First, remember that typography has the rule that it's functional and beautiful. If you can't have both, you aim at the first. And functional means that the player understands the notation. And once you play Liszt, you're probably not a novice and should get this.
Second, it's generally considered a crime to change the author's pitch notation, but this would be much better written as E## F## G#, or even F# G Ab.
This notation is orthodox, and at least common enough for an authority to mention it.
Gardner Read's "Music Notation," 2nd ed., p. 74, example 5-27 shows two instances of exactly this: a stem trifurcating to a cluster of three noteheads only a semitone apart, in his case E natural F natural F sharp, and D natural E flat E natural.
This is fairly standard notation. This is an "altered unison", a chord that includes two different variants of the same note (F-sharp and F-double-sharp in the example); there is no way to represent this with the conventional layout of a single stem. So one way or another, the stem has to be split -- here is a description from Steiner on the Dorico software.
Personally I think that the Liszt example is neater than the Dorico default, and in any event anyone sight-reading Marc-André Hamelin's attempt to make Liszt harder is not going to be a beginner.

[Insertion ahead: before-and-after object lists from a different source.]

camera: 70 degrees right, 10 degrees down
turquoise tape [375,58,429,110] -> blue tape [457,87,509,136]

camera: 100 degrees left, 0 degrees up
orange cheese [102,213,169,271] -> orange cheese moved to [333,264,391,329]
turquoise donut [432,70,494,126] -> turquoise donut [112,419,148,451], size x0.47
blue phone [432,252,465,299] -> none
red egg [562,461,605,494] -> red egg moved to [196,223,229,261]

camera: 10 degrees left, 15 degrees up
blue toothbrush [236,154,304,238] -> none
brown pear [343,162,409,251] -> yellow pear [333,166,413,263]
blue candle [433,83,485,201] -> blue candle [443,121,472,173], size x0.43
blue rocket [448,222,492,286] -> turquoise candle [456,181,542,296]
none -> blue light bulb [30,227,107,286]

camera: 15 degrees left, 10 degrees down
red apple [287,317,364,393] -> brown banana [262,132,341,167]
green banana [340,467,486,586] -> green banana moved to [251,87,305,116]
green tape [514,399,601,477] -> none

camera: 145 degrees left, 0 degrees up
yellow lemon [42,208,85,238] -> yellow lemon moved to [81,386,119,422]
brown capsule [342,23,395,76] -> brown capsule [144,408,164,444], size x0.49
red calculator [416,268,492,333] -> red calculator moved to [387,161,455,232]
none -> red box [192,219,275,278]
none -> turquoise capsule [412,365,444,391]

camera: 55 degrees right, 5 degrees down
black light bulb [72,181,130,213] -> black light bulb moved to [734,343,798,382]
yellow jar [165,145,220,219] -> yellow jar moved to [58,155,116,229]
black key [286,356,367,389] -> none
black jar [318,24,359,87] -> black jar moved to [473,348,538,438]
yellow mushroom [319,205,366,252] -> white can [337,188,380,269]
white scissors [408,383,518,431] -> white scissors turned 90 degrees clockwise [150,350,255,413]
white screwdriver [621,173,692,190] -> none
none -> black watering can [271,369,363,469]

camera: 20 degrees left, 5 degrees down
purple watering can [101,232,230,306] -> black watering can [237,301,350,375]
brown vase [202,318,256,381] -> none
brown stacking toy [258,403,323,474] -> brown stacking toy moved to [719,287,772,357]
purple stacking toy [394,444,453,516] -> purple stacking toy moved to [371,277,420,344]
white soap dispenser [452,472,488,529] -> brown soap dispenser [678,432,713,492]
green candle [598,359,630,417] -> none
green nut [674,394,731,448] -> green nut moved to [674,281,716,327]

It's not necessary to have three stems. The G# can share a stem with the F# or the Fx (as in your example's last two clusters, leaving the Fx or the F# to use a slanted stem. One way to position the stems is for the stem with more notes to be vertical and the other stem slanted enough to make room for the accidental. Another way is to slant both stems -- this means that they don't have to be slanted so much. The result is I think still ugly, because there are two stems, but not as ugly as having three stems.